━━━ SUPPLIED PASSAGE ━━━

4.4.4SO2 Monitoring Spatial Scales. (a) The appropriate spatial scales for SO2 SLAMS monitors are the microscale, middle, neighborhood, and urban scales. Monitors sited at the microscale, middle, and neighborhood scales are suitable for determining maximum hourly concentrations for SO2. Monitors sited at urban scales are useful for identifying SO2 transport, trends, and, if sited upwind of local sources, background concentrations.
(1) Microscale—This scale would typify areas in close proximity to SO2 point and area sources. Emissions from stationary point and area sources, and non-road sources may, under certain plume conditions, result in high ground level concentrations at the microscale. The microscale typically represents an area impacted by the plume with dimensions extending up to approximately 100 meters.
(2) Middle scale—This scale generally represents air quality levels in areas up to several city blocks in size with dimensions on the order of approximately 100 meters to 500 meters. The middle scale may include locations of expected maximum short-term concentrations due to proximity to major SO2 point, area, and/or non-road sources.
(3) Neighborhood scale—The neighborhood scale would characterize air quality conditions throughout some relatively uniform land use areas with dimensions in the 0.5 to 4.0 kilometer range. Emissions from stationary point and area sources may, under certain plume conditions, result in high SO2 concentrations at the neighborhood scale. Where a neighborhood site is located away from immediate SO2 sources, the site may be useful in representing typical air quality values for a larger residential area, and therefore suitable for population exposure and trends analyses.

━━━ DATASET ENTRIES ━━━

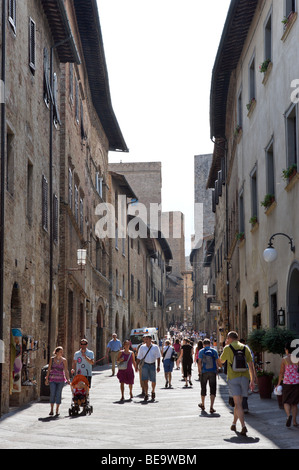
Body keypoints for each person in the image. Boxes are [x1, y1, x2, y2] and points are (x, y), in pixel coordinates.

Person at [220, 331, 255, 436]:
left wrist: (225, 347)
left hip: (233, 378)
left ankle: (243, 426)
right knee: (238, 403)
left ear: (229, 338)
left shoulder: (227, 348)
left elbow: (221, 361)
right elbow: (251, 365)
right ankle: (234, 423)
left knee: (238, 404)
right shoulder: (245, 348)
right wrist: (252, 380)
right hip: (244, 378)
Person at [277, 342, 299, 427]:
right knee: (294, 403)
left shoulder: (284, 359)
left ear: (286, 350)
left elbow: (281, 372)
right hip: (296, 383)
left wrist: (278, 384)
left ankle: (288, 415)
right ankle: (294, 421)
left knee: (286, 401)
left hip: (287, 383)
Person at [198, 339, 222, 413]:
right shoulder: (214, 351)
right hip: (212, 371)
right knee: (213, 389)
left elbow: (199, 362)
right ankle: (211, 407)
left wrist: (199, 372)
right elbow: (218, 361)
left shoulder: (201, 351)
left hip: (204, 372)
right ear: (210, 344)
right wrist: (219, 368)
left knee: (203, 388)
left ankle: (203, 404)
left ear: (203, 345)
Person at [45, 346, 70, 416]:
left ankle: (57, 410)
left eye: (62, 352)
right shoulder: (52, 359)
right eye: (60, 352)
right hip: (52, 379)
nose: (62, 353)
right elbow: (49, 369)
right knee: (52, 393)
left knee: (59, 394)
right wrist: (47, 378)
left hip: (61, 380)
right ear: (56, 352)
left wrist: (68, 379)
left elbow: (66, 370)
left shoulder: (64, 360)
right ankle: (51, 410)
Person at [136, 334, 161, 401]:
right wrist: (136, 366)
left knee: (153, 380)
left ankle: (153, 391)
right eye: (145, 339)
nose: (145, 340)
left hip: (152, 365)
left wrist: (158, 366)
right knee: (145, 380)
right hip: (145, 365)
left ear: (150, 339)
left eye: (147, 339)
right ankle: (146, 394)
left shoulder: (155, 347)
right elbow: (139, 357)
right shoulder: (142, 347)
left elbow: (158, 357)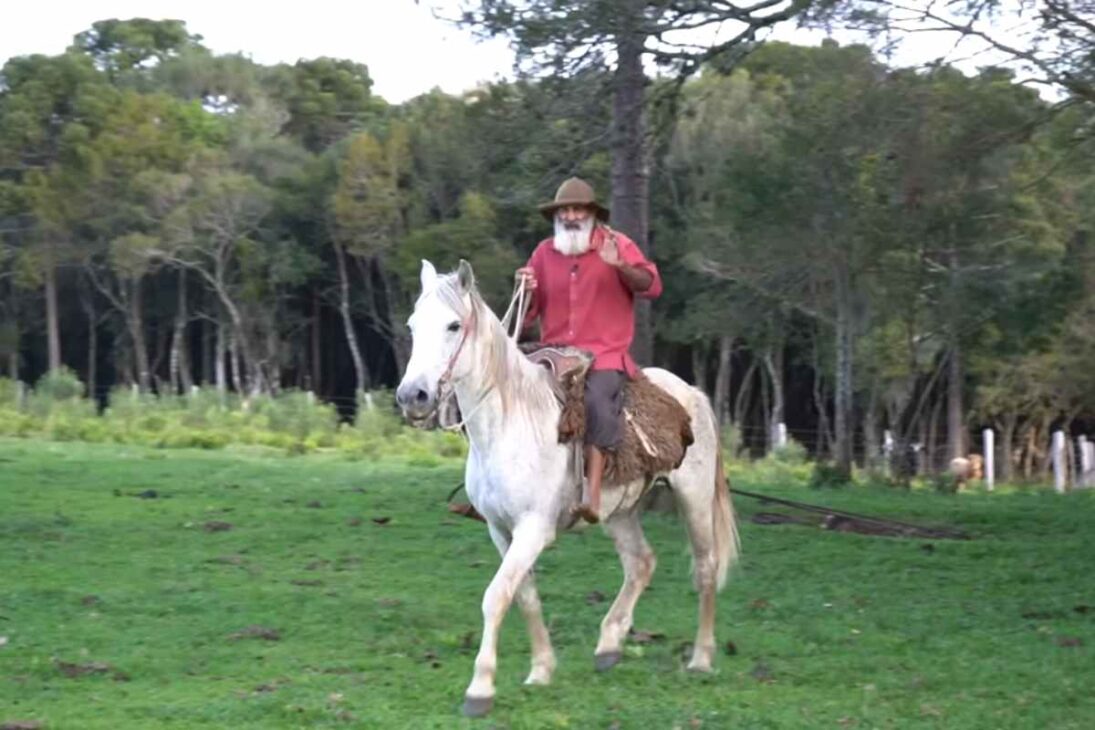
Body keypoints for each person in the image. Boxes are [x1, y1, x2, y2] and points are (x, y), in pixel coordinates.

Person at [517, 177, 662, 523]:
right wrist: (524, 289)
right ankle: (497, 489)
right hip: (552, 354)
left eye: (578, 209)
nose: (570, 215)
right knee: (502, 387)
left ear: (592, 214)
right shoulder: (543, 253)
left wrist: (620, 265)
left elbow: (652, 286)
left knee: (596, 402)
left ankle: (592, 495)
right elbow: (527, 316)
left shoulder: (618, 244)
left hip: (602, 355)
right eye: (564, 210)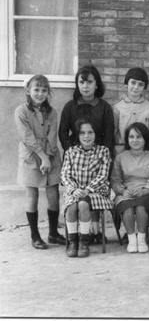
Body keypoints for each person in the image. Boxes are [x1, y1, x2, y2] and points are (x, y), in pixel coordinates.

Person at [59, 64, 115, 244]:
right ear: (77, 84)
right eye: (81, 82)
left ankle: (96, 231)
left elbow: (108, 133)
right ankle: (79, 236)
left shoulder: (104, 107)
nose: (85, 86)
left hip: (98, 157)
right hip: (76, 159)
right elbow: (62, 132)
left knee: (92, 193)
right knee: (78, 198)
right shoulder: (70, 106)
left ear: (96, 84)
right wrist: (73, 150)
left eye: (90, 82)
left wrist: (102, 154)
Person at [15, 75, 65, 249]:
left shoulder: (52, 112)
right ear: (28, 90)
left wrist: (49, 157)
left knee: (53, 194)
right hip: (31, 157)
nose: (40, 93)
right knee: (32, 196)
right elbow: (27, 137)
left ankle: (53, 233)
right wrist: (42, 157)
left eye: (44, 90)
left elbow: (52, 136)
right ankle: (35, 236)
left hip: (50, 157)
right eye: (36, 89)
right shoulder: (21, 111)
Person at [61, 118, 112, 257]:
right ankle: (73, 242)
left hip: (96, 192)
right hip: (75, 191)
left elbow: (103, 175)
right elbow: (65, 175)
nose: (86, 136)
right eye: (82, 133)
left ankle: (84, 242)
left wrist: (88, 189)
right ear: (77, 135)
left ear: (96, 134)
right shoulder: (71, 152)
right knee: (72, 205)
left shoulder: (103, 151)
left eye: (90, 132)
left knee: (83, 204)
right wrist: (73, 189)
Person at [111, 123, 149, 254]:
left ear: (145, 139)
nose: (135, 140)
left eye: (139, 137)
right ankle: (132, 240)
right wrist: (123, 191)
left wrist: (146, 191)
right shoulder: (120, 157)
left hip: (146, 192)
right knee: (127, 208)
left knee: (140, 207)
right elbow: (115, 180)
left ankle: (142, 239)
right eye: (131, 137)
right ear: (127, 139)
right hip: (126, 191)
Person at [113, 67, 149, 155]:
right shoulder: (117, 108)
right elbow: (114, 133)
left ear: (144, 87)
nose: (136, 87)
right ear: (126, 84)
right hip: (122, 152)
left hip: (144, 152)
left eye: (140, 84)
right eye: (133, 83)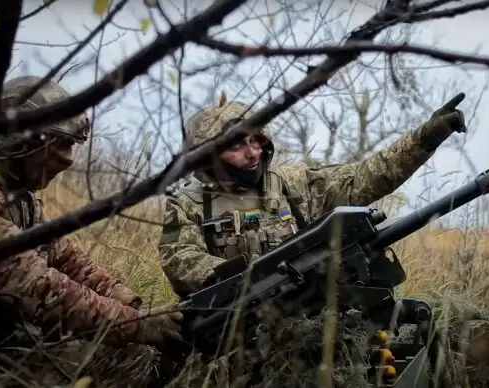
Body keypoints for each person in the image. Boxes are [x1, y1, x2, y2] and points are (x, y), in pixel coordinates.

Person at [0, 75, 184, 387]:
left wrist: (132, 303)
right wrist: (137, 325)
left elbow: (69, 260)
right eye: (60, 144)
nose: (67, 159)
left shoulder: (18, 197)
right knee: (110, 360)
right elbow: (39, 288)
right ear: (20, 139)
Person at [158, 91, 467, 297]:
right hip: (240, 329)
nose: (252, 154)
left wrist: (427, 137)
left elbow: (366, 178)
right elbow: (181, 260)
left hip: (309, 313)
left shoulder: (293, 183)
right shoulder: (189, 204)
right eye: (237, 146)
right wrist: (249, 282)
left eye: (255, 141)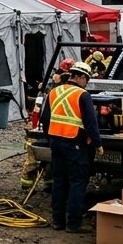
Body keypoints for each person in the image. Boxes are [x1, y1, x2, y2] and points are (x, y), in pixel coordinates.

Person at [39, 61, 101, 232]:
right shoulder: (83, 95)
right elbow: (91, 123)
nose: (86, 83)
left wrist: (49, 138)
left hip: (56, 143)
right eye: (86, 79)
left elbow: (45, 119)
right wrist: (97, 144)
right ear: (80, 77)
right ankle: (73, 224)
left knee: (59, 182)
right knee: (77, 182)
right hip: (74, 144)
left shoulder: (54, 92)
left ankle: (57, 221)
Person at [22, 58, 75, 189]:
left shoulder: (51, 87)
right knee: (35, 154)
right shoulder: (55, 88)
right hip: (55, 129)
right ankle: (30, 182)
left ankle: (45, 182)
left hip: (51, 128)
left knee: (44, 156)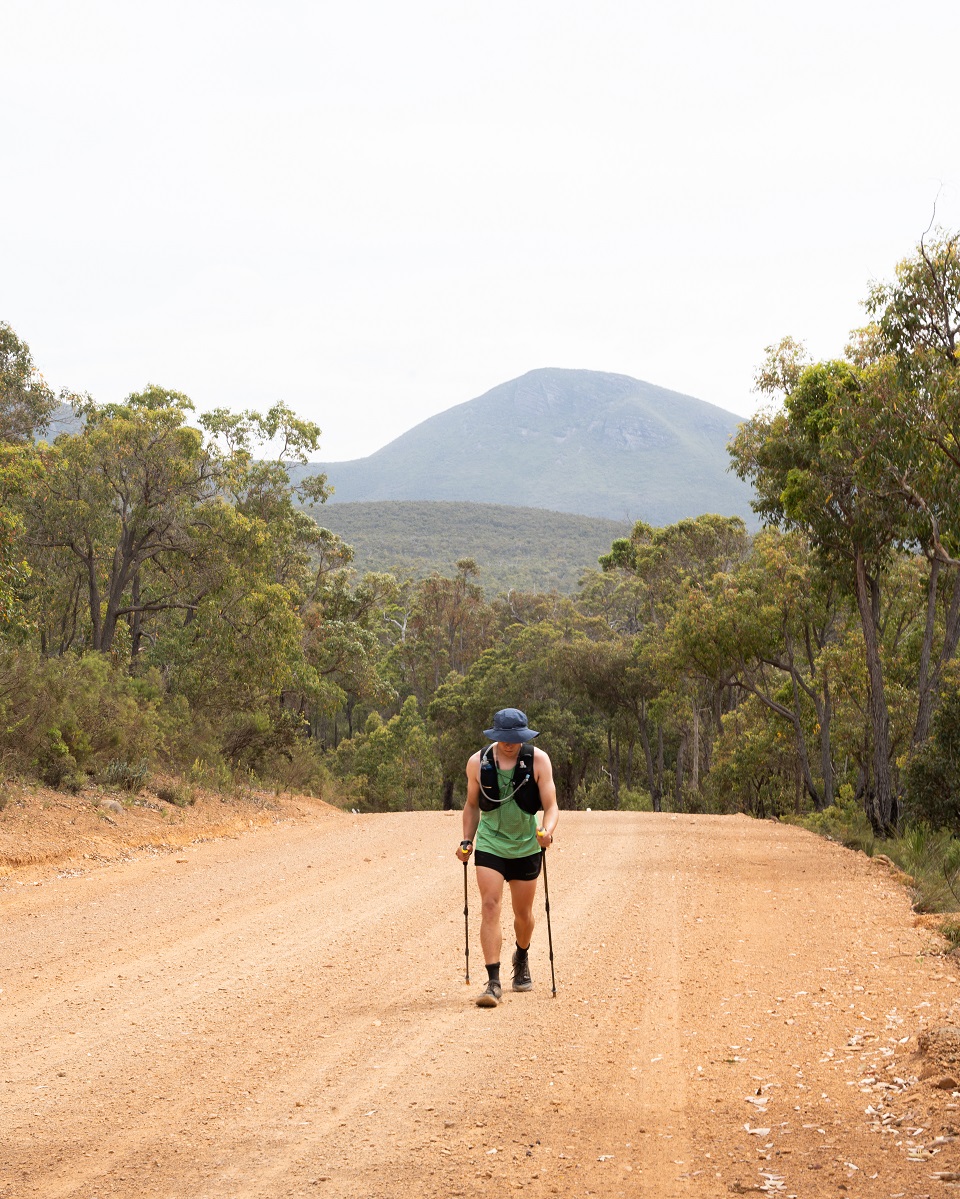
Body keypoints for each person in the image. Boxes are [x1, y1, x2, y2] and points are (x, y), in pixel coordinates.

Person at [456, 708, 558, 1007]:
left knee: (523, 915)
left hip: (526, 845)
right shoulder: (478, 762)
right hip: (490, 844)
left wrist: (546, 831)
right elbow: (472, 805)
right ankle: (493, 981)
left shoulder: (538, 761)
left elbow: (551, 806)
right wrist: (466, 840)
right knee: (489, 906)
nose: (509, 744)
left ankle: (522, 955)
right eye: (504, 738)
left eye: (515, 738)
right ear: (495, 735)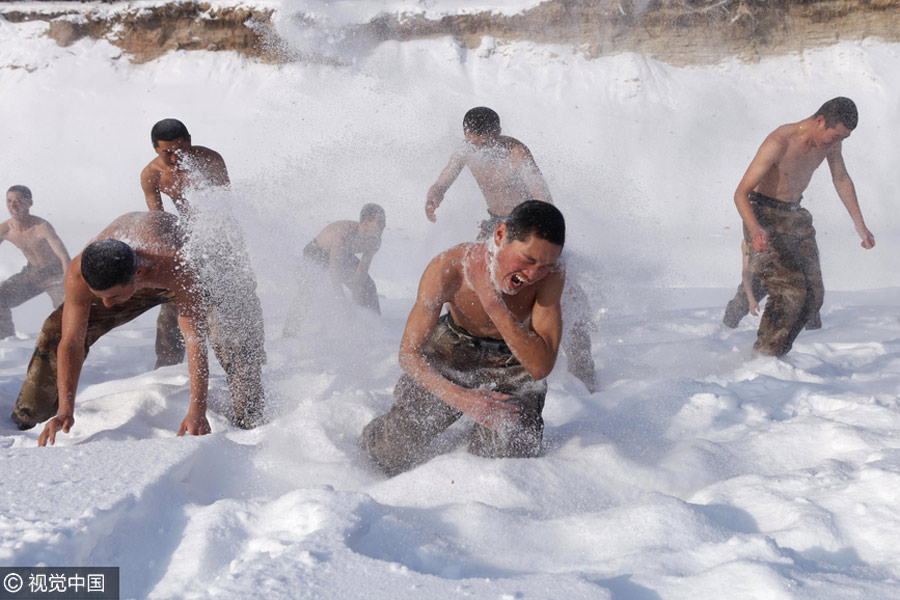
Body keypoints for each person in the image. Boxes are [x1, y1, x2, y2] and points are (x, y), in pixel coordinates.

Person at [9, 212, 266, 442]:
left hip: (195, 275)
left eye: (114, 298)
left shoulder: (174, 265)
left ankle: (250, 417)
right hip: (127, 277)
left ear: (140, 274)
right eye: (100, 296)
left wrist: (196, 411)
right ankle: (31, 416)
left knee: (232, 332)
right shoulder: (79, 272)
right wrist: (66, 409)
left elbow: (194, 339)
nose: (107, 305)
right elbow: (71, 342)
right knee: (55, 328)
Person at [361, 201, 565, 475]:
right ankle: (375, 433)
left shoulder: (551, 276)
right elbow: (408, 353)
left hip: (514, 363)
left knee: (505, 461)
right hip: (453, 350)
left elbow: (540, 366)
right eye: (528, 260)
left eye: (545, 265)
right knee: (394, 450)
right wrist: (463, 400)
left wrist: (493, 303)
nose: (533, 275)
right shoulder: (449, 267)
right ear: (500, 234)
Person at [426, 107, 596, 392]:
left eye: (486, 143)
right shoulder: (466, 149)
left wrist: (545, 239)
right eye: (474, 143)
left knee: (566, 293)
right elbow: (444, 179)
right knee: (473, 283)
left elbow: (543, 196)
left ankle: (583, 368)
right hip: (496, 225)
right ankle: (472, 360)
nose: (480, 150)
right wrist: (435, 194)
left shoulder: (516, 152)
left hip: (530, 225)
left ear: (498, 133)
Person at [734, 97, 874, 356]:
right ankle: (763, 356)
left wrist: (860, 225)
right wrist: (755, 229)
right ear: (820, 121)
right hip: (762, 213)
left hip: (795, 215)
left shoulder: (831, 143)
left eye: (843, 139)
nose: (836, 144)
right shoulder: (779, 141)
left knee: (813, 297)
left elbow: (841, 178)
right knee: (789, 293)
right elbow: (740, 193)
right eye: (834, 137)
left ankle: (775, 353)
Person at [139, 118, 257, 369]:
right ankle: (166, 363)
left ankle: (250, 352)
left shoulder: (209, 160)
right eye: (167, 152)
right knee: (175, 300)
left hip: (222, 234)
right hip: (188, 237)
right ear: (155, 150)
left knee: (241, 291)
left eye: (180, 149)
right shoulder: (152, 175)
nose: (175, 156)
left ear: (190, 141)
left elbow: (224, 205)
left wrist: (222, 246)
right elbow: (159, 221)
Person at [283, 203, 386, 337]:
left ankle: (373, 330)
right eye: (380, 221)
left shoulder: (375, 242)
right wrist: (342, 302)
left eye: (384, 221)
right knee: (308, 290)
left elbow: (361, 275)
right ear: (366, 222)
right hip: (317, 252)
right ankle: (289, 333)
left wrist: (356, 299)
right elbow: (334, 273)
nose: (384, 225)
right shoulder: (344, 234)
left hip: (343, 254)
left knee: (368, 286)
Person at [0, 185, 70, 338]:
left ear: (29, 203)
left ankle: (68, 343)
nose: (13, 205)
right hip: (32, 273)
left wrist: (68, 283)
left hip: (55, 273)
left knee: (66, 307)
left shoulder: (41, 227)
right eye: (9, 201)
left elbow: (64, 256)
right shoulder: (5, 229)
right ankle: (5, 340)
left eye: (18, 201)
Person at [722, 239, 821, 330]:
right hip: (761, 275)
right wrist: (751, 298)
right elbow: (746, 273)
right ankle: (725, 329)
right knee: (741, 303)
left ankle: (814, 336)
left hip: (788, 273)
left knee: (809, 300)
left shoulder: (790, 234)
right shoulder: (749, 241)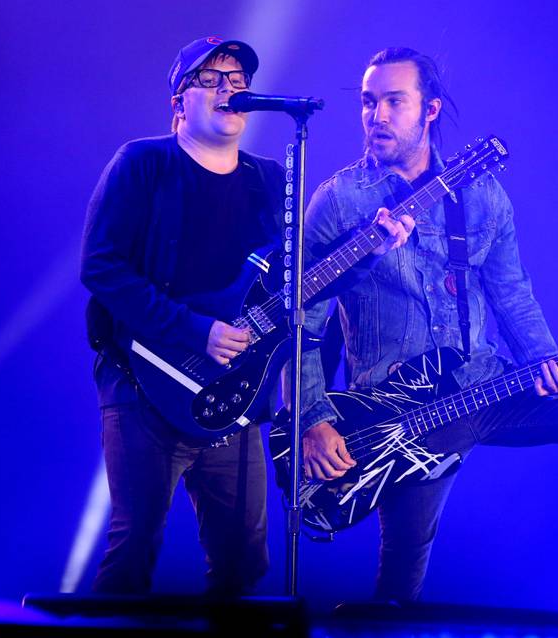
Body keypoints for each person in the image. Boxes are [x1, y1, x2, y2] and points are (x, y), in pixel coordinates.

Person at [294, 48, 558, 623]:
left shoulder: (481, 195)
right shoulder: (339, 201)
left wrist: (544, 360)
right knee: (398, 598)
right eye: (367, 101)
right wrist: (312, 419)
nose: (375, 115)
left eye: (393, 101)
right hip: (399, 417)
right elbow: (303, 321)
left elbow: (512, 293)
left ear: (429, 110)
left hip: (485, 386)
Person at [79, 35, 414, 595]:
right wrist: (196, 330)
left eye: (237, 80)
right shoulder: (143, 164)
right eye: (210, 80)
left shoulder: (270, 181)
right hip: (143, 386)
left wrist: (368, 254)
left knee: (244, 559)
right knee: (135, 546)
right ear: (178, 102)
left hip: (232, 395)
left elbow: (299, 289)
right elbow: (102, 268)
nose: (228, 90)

━━━

#### BRIEF 1
From the SO2 monitoring scales passage, echo the stretch from "(2) Middle scale—This" through "and/or non-road sources.".
#### BRIEF 2
In the SO2 monitoring scales passage, what range of dimensions does the neighborhood scale cover?

#### RESPONSE 1
(2) Middle scale—This scale generally represents air quality levels in areas up to several city blocks in size with dimensions on the order of approximately 100 meters to 500 meters. The middle scale may include locations of expected maximum short-term concentrations due to proximity to major SO2 point, area, and/or non-road sources.

#### RESPONSE 2
0.5 to 4.0 kilometers